> GOAL OF THE EXERCISE
Would you copy each line of the records that includes the word "local"?

Records from a dataset
=== Begin Enclosure ===

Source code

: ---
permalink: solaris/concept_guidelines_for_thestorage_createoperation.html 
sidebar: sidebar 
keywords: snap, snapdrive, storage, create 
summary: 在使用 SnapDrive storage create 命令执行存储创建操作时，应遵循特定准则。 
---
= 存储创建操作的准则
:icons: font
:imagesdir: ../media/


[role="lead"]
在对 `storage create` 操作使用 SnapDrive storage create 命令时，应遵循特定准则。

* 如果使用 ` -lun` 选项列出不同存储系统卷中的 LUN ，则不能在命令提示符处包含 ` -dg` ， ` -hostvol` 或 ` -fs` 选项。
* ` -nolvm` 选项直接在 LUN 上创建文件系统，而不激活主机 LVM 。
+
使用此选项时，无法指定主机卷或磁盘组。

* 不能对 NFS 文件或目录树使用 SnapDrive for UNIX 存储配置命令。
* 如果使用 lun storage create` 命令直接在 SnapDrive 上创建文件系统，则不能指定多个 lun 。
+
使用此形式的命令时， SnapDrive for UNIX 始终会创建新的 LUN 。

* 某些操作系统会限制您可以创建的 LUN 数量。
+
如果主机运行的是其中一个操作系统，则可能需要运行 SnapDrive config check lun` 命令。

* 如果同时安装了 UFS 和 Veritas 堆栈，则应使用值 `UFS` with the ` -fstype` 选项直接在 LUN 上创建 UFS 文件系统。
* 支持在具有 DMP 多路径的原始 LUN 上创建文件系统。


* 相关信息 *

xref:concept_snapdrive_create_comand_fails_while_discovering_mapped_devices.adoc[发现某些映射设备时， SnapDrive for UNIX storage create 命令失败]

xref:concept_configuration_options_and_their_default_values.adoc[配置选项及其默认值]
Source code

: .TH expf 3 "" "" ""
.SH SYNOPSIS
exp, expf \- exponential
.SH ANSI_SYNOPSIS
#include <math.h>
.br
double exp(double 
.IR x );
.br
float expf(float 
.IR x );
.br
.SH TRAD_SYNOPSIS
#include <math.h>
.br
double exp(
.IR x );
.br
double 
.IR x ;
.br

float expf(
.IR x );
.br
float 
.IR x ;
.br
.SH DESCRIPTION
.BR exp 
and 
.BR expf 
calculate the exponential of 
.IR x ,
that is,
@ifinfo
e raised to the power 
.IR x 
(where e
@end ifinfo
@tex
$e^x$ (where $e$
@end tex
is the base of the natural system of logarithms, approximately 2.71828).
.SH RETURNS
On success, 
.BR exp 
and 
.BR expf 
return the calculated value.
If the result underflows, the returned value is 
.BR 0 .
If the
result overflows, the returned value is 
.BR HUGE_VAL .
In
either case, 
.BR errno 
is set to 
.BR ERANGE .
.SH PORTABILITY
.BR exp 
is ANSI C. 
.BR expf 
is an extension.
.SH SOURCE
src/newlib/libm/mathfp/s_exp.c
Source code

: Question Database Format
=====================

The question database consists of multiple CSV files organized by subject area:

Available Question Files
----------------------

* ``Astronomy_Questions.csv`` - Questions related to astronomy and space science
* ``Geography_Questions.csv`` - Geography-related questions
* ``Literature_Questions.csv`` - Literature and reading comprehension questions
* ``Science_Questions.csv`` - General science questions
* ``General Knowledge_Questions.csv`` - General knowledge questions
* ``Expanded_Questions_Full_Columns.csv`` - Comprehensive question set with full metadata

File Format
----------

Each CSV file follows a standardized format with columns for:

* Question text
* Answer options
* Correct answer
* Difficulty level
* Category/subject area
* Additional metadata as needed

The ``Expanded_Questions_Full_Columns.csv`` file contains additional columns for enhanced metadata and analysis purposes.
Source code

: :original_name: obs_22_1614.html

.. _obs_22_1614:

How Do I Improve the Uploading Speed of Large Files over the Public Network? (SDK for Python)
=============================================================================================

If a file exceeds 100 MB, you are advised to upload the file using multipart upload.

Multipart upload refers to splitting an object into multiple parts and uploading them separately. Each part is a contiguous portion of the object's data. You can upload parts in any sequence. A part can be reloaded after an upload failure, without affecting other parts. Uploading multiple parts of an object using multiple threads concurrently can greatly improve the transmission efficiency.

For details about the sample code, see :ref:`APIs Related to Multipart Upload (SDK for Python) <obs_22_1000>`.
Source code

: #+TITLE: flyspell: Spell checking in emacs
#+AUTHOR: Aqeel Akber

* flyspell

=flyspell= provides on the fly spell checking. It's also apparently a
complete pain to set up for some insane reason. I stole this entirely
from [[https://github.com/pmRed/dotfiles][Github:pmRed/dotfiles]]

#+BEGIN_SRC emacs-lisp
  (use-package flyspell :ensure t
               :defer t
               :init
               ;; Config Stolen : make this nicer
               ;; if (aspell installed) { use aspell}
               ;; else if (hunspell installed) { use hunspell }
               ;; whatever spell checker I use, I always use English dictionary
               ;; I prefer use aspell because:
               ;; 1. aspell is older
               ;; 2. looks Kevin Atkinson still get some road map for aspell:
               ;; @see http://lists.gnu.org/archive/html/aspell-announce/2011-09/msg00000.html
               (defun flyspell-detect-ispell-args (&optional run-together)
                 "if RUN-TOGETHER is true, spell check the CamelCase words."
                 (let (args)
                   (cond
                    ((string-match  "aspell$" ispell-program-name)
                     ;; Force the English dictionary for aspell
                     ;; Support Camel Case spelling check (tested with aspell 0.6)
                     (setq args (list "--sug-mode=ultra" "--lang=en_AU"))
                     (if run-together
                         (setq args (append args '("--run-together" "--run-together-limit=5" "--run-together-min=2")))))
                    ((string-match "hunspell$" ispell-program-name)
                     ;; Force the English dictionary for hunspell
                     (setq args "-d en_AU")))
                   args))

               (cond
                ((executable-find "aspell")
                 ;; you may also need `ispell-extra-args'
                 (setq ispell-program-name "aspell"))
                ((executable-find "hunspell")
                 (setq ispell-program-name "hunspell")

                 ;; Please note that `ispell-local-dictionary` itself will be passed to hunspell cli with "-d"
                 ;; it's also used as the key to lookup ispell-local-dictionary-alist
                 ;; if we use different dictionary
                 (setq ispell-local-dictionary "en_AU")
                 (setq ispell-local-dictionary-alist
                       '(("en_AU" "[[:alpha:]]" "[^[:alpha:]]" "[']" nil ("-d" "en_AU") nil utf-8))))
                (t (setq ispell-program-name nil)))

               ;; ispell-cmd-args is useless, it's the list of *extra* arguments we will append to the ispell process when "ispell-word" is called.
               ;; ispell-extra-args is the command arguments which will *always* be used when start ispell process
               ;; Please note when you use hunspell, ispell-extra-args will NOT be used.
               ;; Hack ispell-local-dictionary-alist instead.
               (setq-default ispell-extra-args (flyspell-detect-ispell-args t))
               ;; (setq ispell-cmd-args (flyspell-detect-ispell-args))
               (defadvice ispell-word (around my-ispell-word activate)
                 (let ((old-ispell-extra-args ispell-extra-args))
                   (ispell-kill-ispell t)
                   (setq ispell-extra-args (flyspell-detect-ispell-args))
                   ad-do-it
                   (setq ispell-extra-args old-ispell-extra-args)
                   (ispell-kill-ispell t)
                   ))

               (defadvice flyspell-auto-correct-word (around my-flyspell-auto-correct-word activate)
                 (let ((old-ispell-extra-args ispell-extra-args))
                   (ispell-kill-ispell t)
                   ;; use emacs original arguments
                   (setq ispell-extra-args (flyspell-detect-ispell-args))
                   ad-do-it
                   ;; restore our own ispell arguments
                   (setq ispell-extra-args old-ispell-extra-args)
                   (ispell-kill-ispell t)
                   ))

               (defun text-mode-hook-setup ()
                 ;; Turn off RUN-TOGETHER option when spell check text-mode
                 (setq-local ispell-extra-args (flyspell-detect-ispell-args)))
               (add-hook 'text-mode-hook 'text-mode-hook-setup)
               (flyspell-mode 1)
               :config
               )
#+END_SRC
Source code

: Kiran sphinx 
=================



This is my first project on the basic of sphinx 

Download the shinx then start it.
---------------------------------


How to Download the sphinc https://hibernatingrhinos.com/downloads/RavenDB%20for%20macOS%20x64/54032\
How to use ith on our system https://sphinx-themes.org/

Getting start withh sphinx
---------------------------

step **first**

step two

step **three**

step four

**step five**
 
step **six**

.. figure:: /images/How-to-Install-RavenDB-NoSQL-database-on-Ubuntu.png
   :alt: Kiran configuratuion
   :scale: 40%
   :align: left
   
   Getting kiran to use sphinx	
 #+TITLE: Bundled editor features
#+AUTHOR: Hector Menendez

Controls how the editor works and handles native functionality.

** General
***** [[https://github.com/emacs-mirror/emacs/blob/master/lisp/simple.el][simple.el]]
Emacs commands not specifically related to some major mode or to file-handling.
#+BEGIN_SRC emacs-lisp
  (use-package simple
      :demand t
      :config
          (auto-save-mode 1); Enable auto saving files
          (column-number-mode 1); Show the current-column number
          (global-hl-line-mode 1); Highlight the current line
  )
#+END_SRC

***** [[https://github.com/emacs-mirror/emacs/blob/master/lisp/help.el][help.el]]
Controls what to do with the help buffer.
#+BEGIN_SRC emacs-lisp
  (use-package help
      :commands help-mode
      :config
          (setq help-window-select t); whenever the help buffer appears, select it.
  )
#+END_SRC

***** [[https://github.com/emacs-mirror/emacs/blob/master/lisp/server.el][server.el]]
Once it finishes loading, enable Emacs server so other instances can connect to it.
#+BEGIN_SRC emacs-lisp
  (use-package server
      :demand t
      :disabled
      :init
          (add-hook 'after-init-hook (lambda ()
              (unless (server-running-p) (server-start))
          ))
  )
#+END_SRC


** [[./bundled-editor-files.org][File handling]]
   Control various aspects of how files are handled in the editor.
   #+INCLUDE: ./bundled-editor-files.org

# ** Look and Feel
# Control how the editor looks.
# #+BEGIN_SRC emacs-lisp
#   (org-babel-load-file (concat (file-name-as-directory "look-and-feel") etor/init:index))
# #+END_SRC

=== End Enclosure ===

> ANSWER BOX
                 ;; Please note that `ispell-local-dictionary` itself will be passed to hunspell cli with "-d"
                 ;; it's also used as the key to lookup ispell-local-dictionary-alist
                 (setq ispell-local-dictionary "en_AU")
                 (setq ispell-local-dictionary-alist
               ;; Hack ispell-local-dictionary-alist instead.
                 (setq-local ispell-extra-args (flyspell-detect-ispell-args)))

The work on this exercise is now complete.